§ **What is expected**
All of the data is to be set down again without any alteration.

§ **Input data**
##############################
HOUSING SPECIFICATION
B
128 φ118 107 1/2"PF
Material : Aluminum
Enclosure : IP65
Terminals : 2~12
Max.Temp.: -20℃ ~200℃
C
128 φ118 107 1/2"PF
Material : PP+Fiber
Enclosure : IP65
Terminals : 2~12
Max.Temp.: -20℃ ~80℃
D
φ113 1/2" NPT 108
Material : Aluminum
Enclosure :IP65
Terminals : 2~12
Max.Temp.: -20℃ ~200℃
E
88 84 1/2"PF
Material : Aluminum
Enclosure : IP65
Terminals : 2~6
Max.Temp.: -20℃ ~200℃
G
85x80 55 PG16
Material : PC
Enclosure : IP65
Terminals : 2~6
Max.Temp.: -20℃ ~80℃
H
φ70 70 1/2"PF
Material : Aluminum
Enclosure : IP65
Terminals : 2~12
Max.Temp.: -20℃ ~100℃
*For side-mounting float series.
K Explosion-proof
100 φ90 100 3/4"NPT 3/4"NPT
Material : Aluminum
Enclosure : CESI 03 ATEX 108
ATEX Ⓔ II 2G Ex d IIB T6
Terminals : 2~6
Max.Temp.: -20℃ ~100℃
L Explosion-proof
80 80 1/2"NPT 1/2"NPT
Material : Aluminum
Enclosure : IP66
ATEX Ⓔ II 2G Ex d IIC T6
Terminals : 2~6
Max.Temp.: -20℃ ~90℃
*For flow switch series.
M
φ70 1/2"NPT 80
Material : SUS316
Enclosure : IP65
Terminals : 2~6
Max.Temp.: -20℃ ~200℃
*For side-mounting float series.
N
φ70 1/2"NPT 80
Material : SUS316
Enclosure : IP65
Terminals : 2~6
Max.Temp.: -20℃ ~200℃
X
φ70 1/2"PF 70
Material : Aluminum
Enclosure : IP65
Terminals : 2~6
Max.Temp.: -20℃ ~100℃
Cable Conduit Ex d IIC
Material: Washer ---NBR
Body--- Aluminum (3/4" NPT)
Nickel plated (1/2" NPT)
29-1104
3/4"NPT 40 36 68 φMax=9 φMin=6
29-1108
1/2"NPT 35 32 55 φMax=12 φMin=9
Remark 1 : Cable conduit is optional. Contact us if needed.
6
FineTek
##############################
§ **Task result**
HOUSING SPECIFICATION
B
128 φ118 107 1/2"PF
Material : Aluminum
Enclosure : IP65
Terminals : 2~12
Max.Temp.: -20℃ ~200℃
C
128 φ118 107 1/2"PF
Material : PP+Fiber
Enclosure : IP65
Terminals : 2~12
Max.Temp.: -20℃ ~80℃
D
φ113 1/2" NPT 108
Material : Aluminum
Enclosure :IP65
Terminals : 2~12
Max.Temp.: -20℃ ~200℃
E
88 84 1/2"PF
Material : Aluminum
Enclosure : IP65
Terminals : 2~6
Max.Temp.: -20℃ ~200℃
G
85x80 55 PG16
Material : PC
Enclosure : IP65
Terminals : 2~6
Max.Temp.: -20℃ ~80℃
H
φ70 70 1/2"PF
Material : Aluminum
Enclosure : IP65
Terminals : 2~12
Max.Temp.: -20℃ ~100℃
*For side-mounting float series.
K Explosion-proof
100 φ90 100 3/4"NPT 3/4"NPT
Material : Aluminum
Enclosure : CESI 03 ATEX 108
ATEX Ⓔ II 2G Ex d IIB T6
Terminals : 2~6
Max.Temp.: -20℃ ~100℃
L Explosion-proof
80 80 1/2"NPT 1/2"NPT
Material : Aluminum
Enclosure : IP66
ATEX Ⓔ II 2G Ex d IIC T6
Terminals : 2~6
Max.Temp.: -20℃ ~90℃
*For flow switch series.
M
φ70 1/2"NPT 80
Material : SUS316
Enclosure : IP65
Terminals : 2~6
Max.Temp.: -20℃ ~200℃
*For side-mounting float series.
N
φ70 1/2"NPT 80
Material : SUS316
Enclosure : IP65
Terminals : 2~6
Max.Temp.: -20℃ ~200℃
X
φ70 1/2"PF 70
Material : Aluminum
Enclosure : IP65
Terminals : 2~6
Max.Temp.: -20℃ ~100℃
Cable Conduit Ex d IIC
Material: Washer ---NBR
Body--- Aluminum (3/4" NPT)
Nickel plated (1/2" NPT)
29-1104
3/4"NPT 40 36 68 φMax=9 φMin=6
29-1108
1/2"NPT 35 32 55 φMax=12 φMin=9
Remark 1 : Cable conduit is optional. Contact us if needed.
6
FineTek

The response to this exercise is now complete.